**Directive**
Write out the whole listing without a single alteration.

**Records for the exercise**
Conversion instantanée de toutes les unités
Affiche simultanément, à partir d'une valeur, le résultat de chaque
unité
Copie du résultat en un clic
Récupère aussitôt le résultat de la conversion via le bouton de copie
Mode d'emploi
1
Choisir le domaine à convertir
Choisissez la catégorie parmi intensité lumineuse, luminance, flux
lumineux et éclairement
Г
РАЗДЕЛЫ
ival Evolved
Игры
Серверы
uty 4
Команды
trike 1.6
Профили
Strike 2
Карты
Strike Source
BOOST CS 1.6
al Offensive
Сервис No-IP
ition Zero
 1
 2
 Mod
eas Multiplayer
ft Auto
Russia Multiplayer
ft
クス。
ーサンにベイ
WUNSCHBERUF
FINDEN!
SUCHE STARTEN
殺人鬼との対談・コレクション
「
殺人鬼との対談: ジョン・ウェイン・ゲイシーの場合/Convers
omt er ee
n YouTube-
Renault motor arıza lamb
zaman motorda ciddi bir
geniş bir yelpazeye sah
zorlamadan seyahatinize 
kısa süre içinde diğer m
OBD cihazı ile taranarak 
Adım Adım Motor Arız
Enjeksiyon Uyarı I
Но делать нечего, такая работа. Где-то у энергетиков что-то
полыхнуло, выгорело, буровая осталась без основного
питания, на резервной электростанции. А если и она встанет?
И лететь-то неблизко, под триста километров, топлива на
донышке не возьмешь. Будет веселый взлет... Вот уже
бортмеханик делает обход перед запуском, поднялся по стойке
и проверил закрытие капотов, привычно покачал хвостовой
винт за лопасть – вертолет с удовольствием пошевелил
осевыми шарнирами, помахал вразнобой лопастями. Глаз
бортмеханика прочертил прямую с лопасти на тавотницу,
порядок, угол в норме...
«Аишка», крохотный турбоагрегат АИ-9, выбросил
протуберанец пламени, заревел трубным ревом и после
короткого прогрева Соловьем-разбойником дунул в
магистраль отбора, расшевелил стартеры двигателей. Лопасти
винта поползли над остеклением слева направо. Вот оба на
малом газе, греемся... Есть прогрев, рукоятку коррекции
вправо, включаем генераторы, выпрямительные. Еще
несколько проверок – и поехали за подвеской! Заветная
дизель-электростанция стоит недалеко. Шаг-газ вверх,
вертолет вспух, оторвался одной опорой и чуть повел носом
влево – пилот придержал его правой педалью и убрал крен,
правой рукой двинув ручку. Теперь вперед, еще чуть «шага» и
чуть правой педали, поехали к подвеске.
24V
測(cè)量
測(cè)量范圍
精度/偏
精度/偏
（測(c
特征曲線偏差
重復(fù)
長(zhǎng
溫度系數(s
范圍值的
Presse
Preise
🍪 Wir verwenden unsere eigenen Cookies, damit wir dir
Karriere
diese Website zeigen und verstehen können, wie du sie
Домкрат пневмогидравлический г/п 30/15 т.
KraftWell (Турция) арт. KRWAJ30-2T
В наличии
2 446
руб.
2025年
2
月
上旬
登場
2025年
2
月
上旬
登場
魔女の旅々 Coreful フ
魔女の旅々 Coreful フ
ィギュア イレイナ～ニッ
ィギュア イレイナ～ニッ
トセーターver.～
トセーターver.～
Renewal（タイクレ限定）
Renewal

**Solution to the exercise**
Conversion instantanée de toutes les unités
Affiche simultanément, à partir d'une valeur, le résultat de chaque
unité
Copie du résultat en un clic
Récupère aussitôt le résultat de la conversion via le bouton de copie
Mode d'emploi
1
Choisir le domaine à convertir
Choisissez la catégorie parmi intensité lumineuse, luminance, flux
lumineux et éclairement
Г
РАЗДЕЛЫ
ival Evolved
Игры
Серверы
uty 4
Команды
trike 1.6
Профили
Strike 2
Карты
Strike Source
BOOST CS 1.6
al Offensive
Сервис No-IP
ition Zero
 1
 2
 Mod
eas Multiplayer
ft Auto
Russia Multiplayer
ft
クス。
ーサンにベイ
WUNSCHBERUF
FINDEN!
SUCHE STARTEN
殺人鬼との対談・コレクション
「
殺人鬼との対談: ジョン・ウェイン・ゲイシーの場合/Convers
omt er ee
n YouTube-
Renault motor arıza lamb
zaman motorda ciddi bir
geniş bir yelpazeye sah
zorlamadan seyahatinize 
kısa süre içinde diğer m
OBD cihazı ile taranarak 
Adım Adım Motor Arız
Enjeksiyon Uyarı I
Но делать нечего, такая работа. Где-то у энергетиков что-то
полыхнуло, выгорело, буровая осталась без основного
питания, на резервной электростанции. А если и она встанет?
И лететь-то неблизко, под триста километров, топлива на
донышке не возьмешь. Будет веселый взлет... Вот уже
бортмеханик делает обход перед запуском, поднялся по стойке
и проверил закрытие капотов, привычно покачал хвостовой
винт за лопасть – вертолет с удовольствием пошевелил
осевыми шарнирами, помахал вразнобой лопастями. Глаз
бортмеханика прочертил прямую с лопасти на тавотницу,
порядок, угол в норме...
«Аишка», крохотный турбоагрегат АИ-9, выбросил
протуберанец пламени, заревел трубным ревом и после
короткого прогрева Соловьем-разбойником дунул в
магистраль отбора, расшевелил стартеры двигателей. Лопасти
винта поползли над остеклением слева направо. Вот оба на
малом газе, греемся... Есть прогрев, рукоятку коррекции
вправо, включаем генераторы, выпрямительные. Еще
несколько проверок – и поехали за подвеской! Заветная
дизель-электростанция стоит недалеко. Шаг-газ вверх,
вертолет вспух, оторвался одной опорой и чуть повел носом
влево – пилот придержал его правой педалью и убрал крен,
правой рукой двинув ручку. Теперь вперед, еще чуть «шага» и
чуть правой педали, поехали к подвеске.
24V
測(cè)量
測(cè)量范圍
精度/偏
精度/偏
（測(c
特征曲線偏差
重復(fù)
長(zhǎng
溫度系數(s
范圍值的
Presse
Preise
🍪 Wir verwenden unsere eigenen Cookies, damit wir dir
Karriere
diese Website zeigen und verstehen können, wie du sie
Домкрат пневмогидравлический г/п 30/15 т.
KraftWell (Турция) арт. KRWAJ30-2T
В наличии
2 446
руб.
2025年
2
月
上旬
登場
2025年
2
月
上旬
登場
魔女の旅々 Coreful フ
魔女の旅々 Coreful フ
ィギュア イレイナ～ニッ
ィギュア イレイナ～ニッ
トセーターver.～
トセーターver.～
Renewal（タイクレ限定）
Renewal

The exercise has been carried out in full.